Monday, 7 October 2013

State ownership of our resources? Only for foreigners


It certainly looks like prime minister Stephen Harper has pulled out a plum with the announced $36-billion investment by Petronas, the Malaysian state-owned energy company that bought Alberta-based Progress Energy Inc. last year.

We really won't know the full outcome for 30 years, the time frame of the deal Harper sealed with a public handshake Sunday with his counterpart, prime minister Mohd Najib.

But we do know a liquified natural gas pipeline to the B.C. coast is high on their list. The price tag on that? A reported $19 billion.

By now, foreign government ownership stakes in Canada's energy industry match, outstrip (or are part of) all but the largest of the international conglomerates that mine, refine and ship our energy resources.

But we generally don't approve of government-run energy firms. At least, when it's our government investing.

Alberta's oil sands, conventional crude, natural gas and coal make up the largest non-government-controlled energy reserves in the world. No other country on Earth has resources even remotely close to ours, without the states where these resources are found nationalizing their development.

Let's see: a quick top-of-memory list of foreign state-owned companies in our oil patch includes Norway, France, Great Britain, The Netherlands, China. That's just the short list.

Why are foreign state-owned energy firms invited — courted, even — to buy in to our provincial resources with promises of long-term profits for their citizens, when our own citizens apparently do not get such access?

It was not always thus. I was in university during the Arab oil embargo crisis of 1973. The sudden spike in oil prices and the prospect of supply shortages had governments around the world worried.

Canada recognized we had a lot of reserves, but it was thought the easiest pools of oil and gas had already been discovered and claimed. The next generation of development would not be done solely by Calgary mavericks setting up exploration companies on a shoestring and then selling out to the big guys as soon as they hit a gusher.

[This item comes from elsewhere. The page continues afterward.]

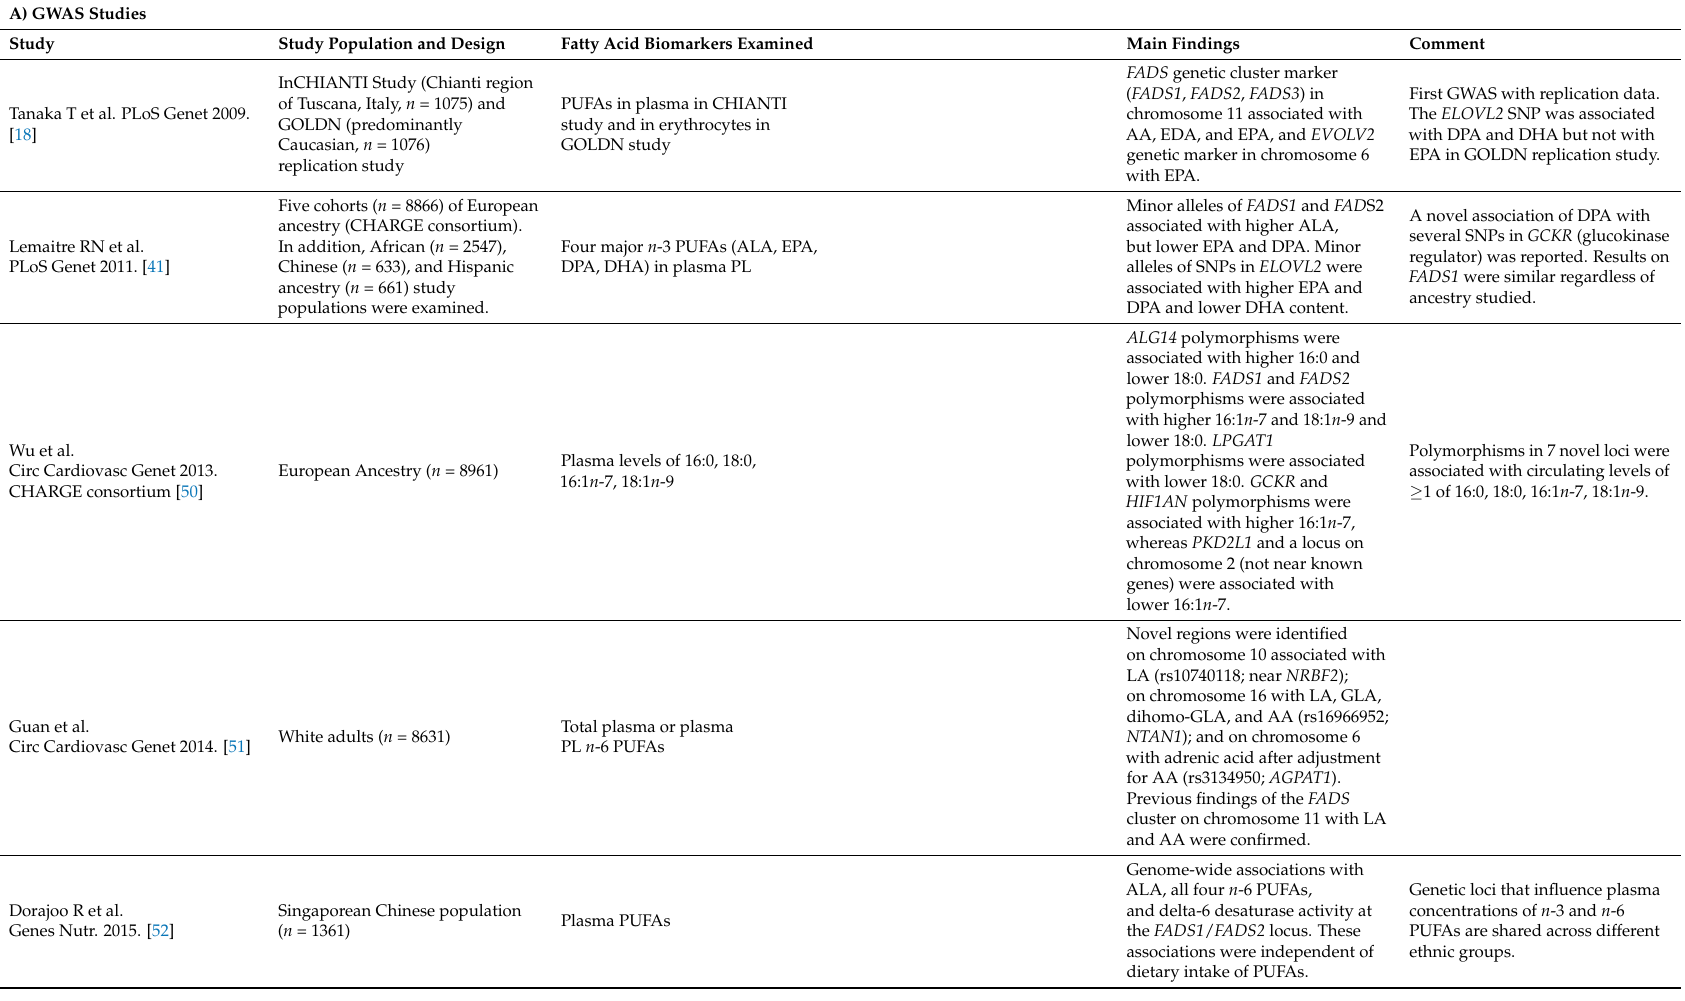
Table 2. Studies on the relation between genetic polymorphism and biomarkers of dietary fatty acids and reported interaction between diets and genetic variants regulating fatty acid metabolism. Part A includes genome-wide association studies (GWAS), Part B includes a priori selected genes, and Part C includes intervention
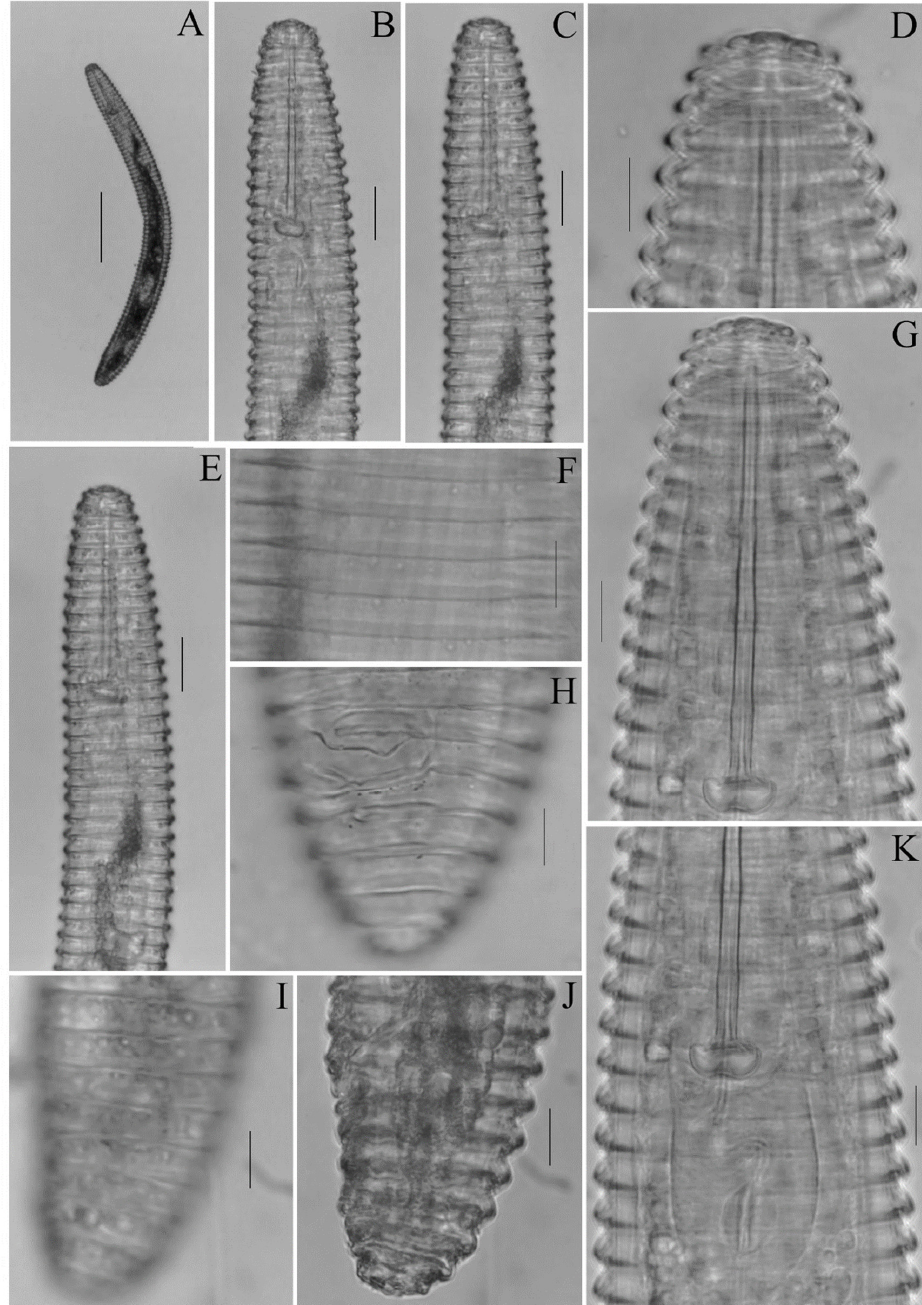
Figure 3. Diagnostic characters in the females of Mesocriconema xenoplax . ( A ): Total body; ( B , C ): details of the anterior end stylet and pharyngeal region; ( D , G ): head with small sub-median lobes; ( H – J ): posterior end, vulva, and tail region; ( F ): surface margins; and ( K ): pharyngal region. (Scale bars: ( A – C , E ) = 100 µm; ( D , F – K ) = 20 µm).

Deep, tight reserves and oil chemically tied up to clay and sand needed the kinds of capital that only governments can rally.

Pierre Trudeau had a minority government then, with the NDP holding the balance of power, and Canadian people were genuinely worried over the cost of filling up their God-almighty V-8 cars with leaded gas every couple hundred kilometres.

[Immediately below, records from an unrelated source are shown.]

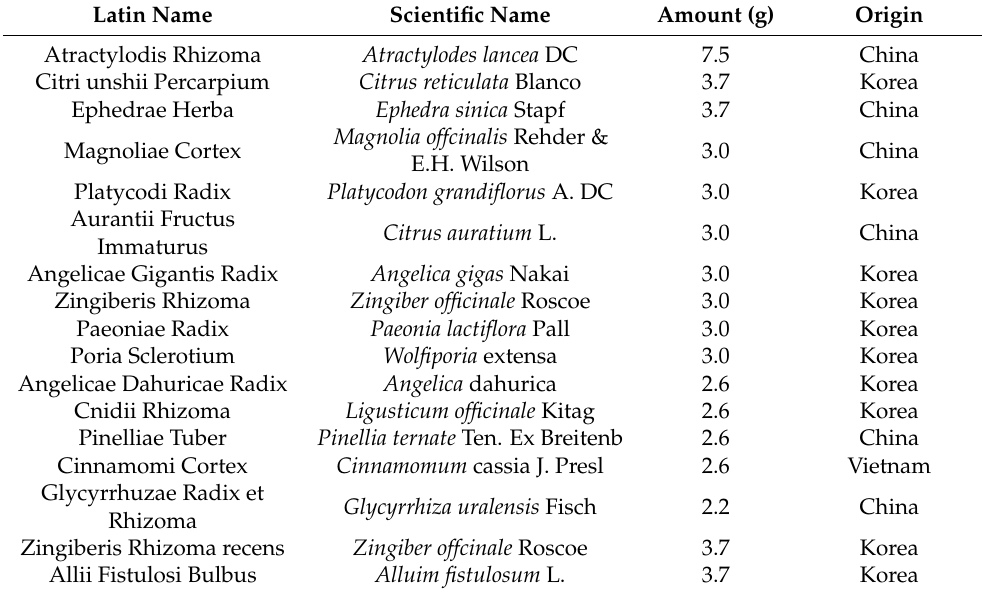
Table 2. Decoction of Ojeoksan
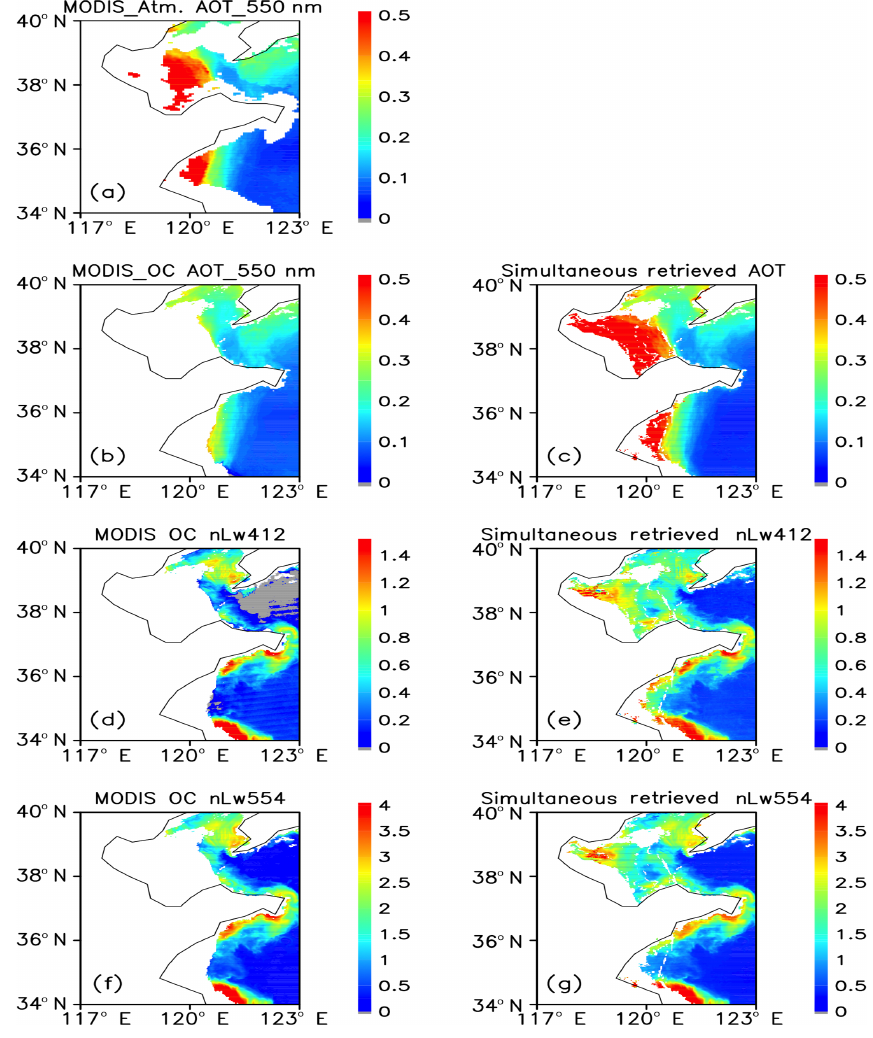
Figure 8. Comparison of simultaneously retrieved satellite AOT at 550nm and nL w (mwsr − 1 cm − 2 µm − 1 ) at 412 and 554nm with MODIS operational products over the East China Sea on 18 October 2011. (a) MODIS aerosol AOT products; (b, d, f) MODIS ocean color AOT and nL w products; (c, e, g) simultaneously retrieved AOT and nL w in this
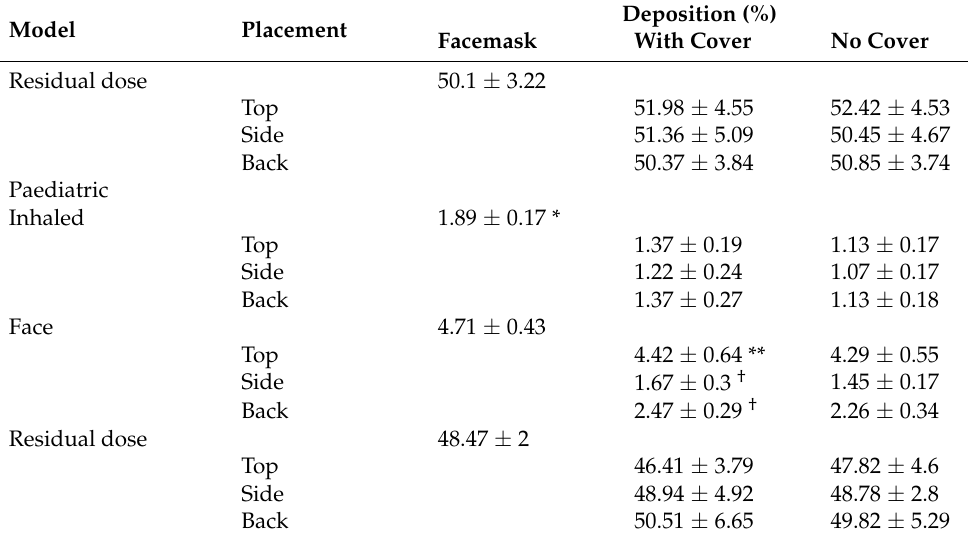
Table 1. Cont. Model Placement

So, with $1.5 billion startup, Petro-Canada was begun, and it eventually swallowed the stakes the feds held in Panarctic Oil, Syncrude, Atlatic Richfield, Pacific Petroleums, Petrofina and all the service stations owned by BP Canada.

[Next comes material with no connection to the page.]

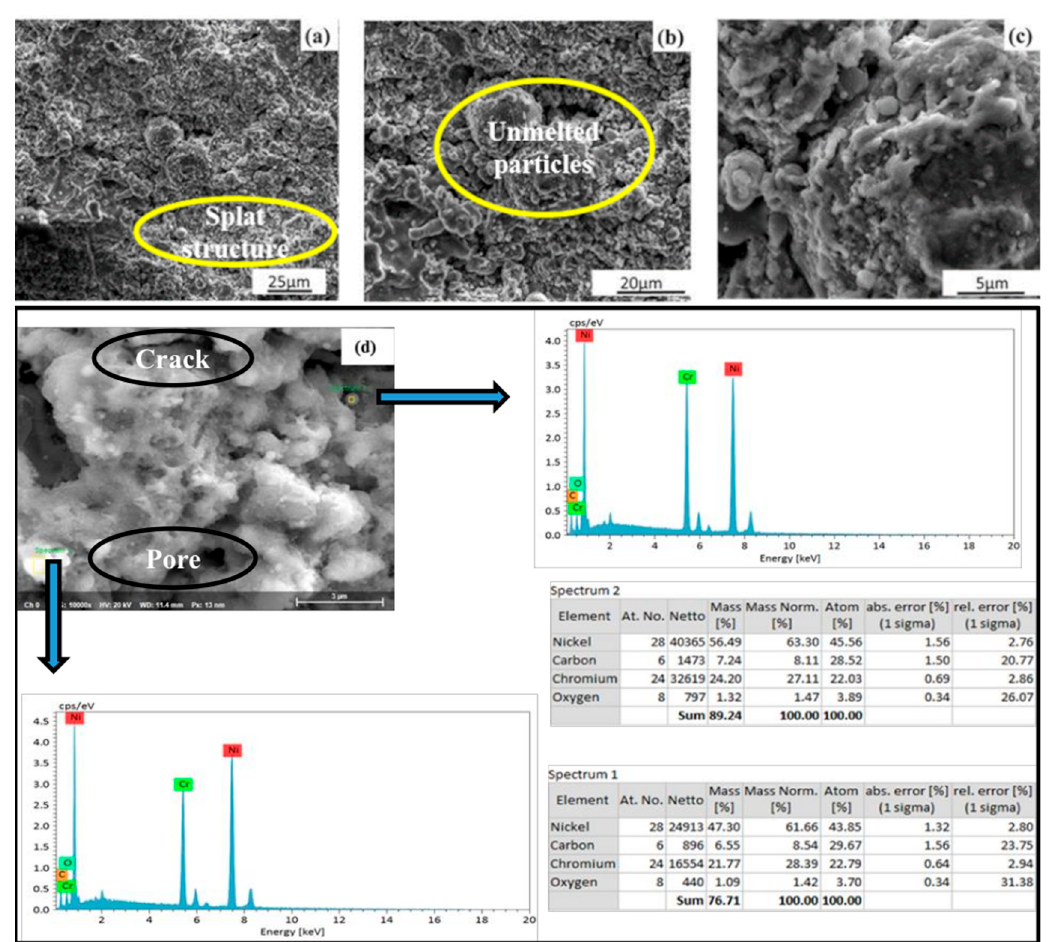
Figure 4. Surface morphology of the Cr 3 C 2 –25NiCr coating at: ( a ) Lower magnification, ( b ) intermediate magnification and ( c ) higher magnification; ( d ) Surface profile of the coating with EDS spectra.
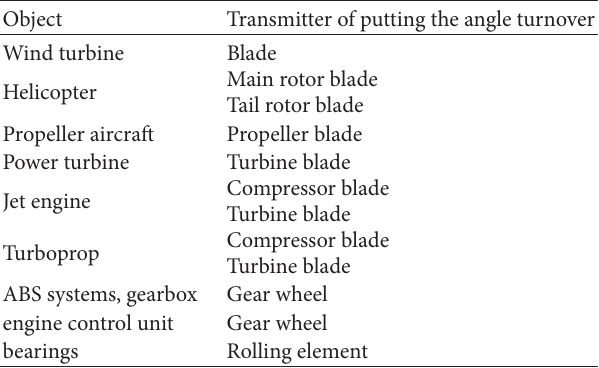
Table 3: Potential field of tip timing method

Out West, they hated Petro-Canada, though company ran until 2009, when it was all sold to Suncor. And now we like them.

Alberta had its own energy company once, too. In 1973, 60,000 applications were selected to buy shares in the province's newly-formed Alberta Energy Corporation.

I was a student member of the Legislative Press Gallery back then, and the talk among the reporters upstairs during Question Period was whether it was ethical for an ink-stained wretch to get in on the action. I remember just wishing I had $100 that wasn't already allocated to rent or food, never mind buying shares at $10 a pop.

But only seven years' worth of dividends and growth later, when Alberta Energy got its three-for-one stock split, I remember regretting my need for food.

In 1993, Ralph Klein divested the province from Alberta Energy, and in 2002 a new company called Encana took the whole thing over.

Strange, eh? A state energy company started by Peter Lougheed goes public as soon as it gets really successful, which then will probably be taken over by a Communist Chinese state-owned Petro China.

Stephen Harper says (most of the time) that he's against the state-owned companies of foreign governments holding too significant a share in our strategic resources. Except when he's not.

But it sort of looks like that horse left the barn a long time ago. And then we sold the barn.

For governments and their people, the upside in direct ownership of energy resource development is huge. Energy supply stability, and the profits to be made supplying it are vital to a nation's security, and to world peace.

But for reasons Canadians probably can't even explain to themselves rationally, we don't believe in it for ourselves.